Lagrange multipliers on the unit sphere

Question

I have a function $f(x,y,z)=x^2+xy+y^2+yz+z^2$ which I'm supposed to maximize on the Unitsphere $B_1(0)=\{x \in \mathbb{R^3}:\Vert x\Vert_2 \le 1\}$ and I have a few questions concerning the process of the computation:

1. My first question is if I'm allowed to transform the condition into $\{x \in \mathbb{R^3}:\Vert x\Vert_2^2 = 1\}$ so that it's $g(x,y,z)=x^2+y^2+z^2=1 \quad$ I'd assume this would work since the function grows larger for growing $x,y,z$, so the Maximum under my condition will be on the edge of the sphere. Furthermore since it is a unit-vector the norm is equal to the square of the norm.
2. If this is possible/correct I have some trouble with the algebraic part of the computation. When setting up my functions I'm left with: $$\begin{align}&I. 2x+y=\lambda2x \\& II. 2y+x+z=\lambda2y \\& III. 2z+y=\lambda2z \\& IV. x^2+y^2+z^2=1 \end{align}$$

Whatever I do, I can't seem to rewrite the equations in such a way that this problem is solvable. The furthest I can show is that $x=z$. Any further rewriting I do yields me something which is dependent on $\lambda$ and one of the other three variables. What am I missing? Thanks in advance.

Answer 1

The first three equations are equivalent to$$\left\{\begin{array}{l}(2-2\lambda)x+y=0\\x+(2-2\lambda)y+z=0\\y+(2-2\lambda)z=0,\end{array}\right.\tag1$$which is a system of three linear equations in the unknowns $x$, $y$, and $z$, depending upon a parameter $\lambda$. The matrix of this system is$$\begin{bmatrix}2-2\lambda&1&0\\1&2-2\lambda&1\\0&1&2-2\lambda\end{bmatrix}.\tag2$$The system has a solution other than $(0,0,0)$ if and only if the determinant of $(2)$ is $0$. It is cleat that that occurs if $\lambda=1$. On the other hand, the determinant of $(2)$ is $-4(2\lambda^3-6\lambda^2+5\lambda-1)$ and we already know that $1$ is a root of this polynomial. Using this, it is easy to see that the other roots are $1\pm\frac1{\sqrt2}$. So, for each $\lambda\in\left\{1,1+\frac1{\sqrt2},1-\frac1{\sqrt2}\right\}$, there are vectors $(x,y,z)\in\Bbb R^3\setminus\{(0,0,0)\}$ such that $(x,y,z)$ is a solution of $(1)$. Computes them, divide them by their norms, and you will get the six solutions of your original system. For each of them, compute $f(x,y,z)$ and see where is that you get the maximal value.

Answer 2

$2x+y = 2\lambda x$

$2y+x+z = 2\lambda y$

$2z+y = 2\lambda z$

$x^2+y^2+z^2=1$

From first equation $\lambda = \frac{2x+y}{2x}$

Now plugging it into $2$nd and $3$rd equations, we have $3$ equations in $3$ variables.
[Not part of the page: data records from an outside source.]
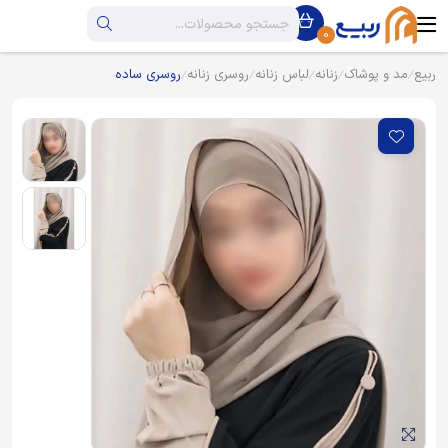
0
ربیع
مد و پوشاک
زنانه
لباس زنانه
روسری زنانه
روسری ساده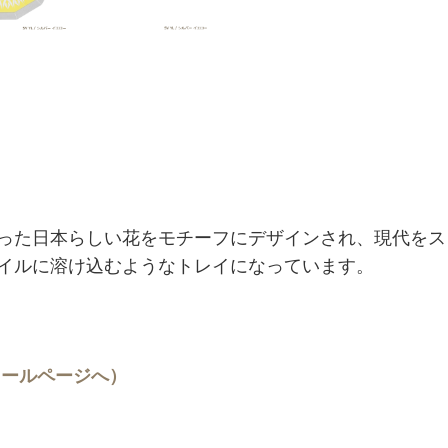
った日本らしい花をモチーフにデザインされ、現代をス
イルに溶け込むようなトレイになっています。
フィールページへ）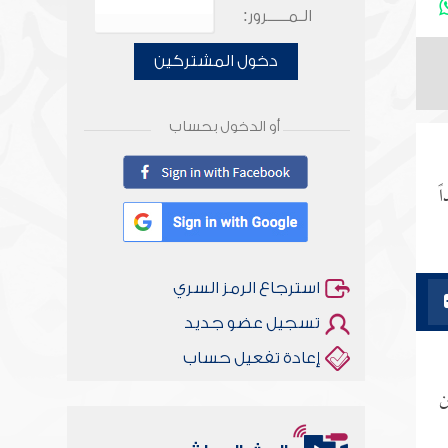
الـمـــــرور:
دخول المشتركين
أو الدخول بحساب
ً
استرجاع الرمز السري
تسجيل عضو جديد
إعادة تفعيل حساب
ن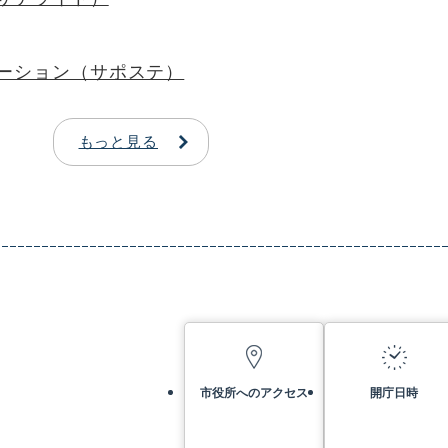
ーション（サポステ）
もっと見る
市役所へのアクセス
開庁日時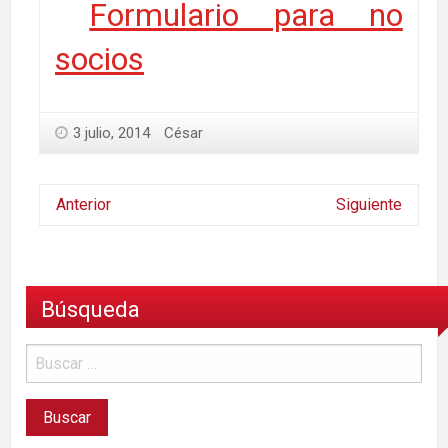
Formulario para no
socios
3 julio, 2014
César
Anterior
Siguiente
Búsqueda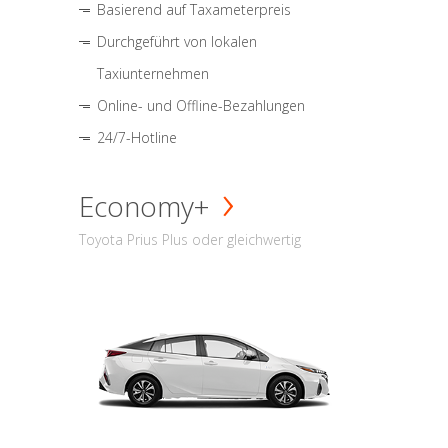
Basierend auf Taxameterpreis
Durchgeführt von lokalen
Taxiunternehmen
Online- und Offline-Bezahlungen
24/7-Hotline
Economy+
Toyota Prius Plus oder gleichwertig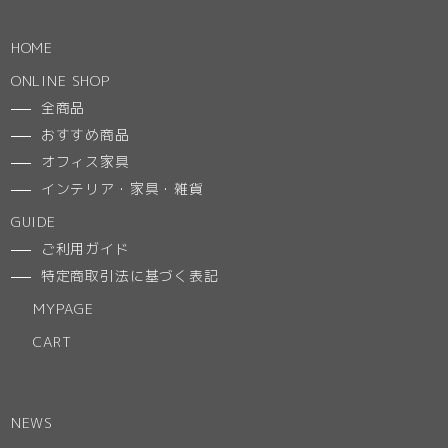
HOME
ONLINE SHOP
全商品
おすすめ商品
オフィス家具
インテリア・家具・雑貨
GUIDE
ご利用ガイド
特定商取引法に基づく表記
MYPAGE
CART
NEWS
The solution comes to $x = z = \pm \frac{1}{2}, y = \pm \frac{1}{\sqrt 2}$. (I took help of Wolfram Alpha)

On your first point, given the function $xy + yz + x^2 + y^2 + z^2, $ you can absolutely argue that the maximum will be on the sphere and not inside. You see why?

Last but not least, while you need to maximize $f(x, y, z) = xy + yz + x^2 + y^2 + z^2$, as we know the maximum value of $x^2 + y^2 + z^2 = 1 \,$, I suggest you try and maximize the function $g(x, y, z) = xy + yz$. You get the same result as I mentioned above but it makes things much simpler to solve by hand.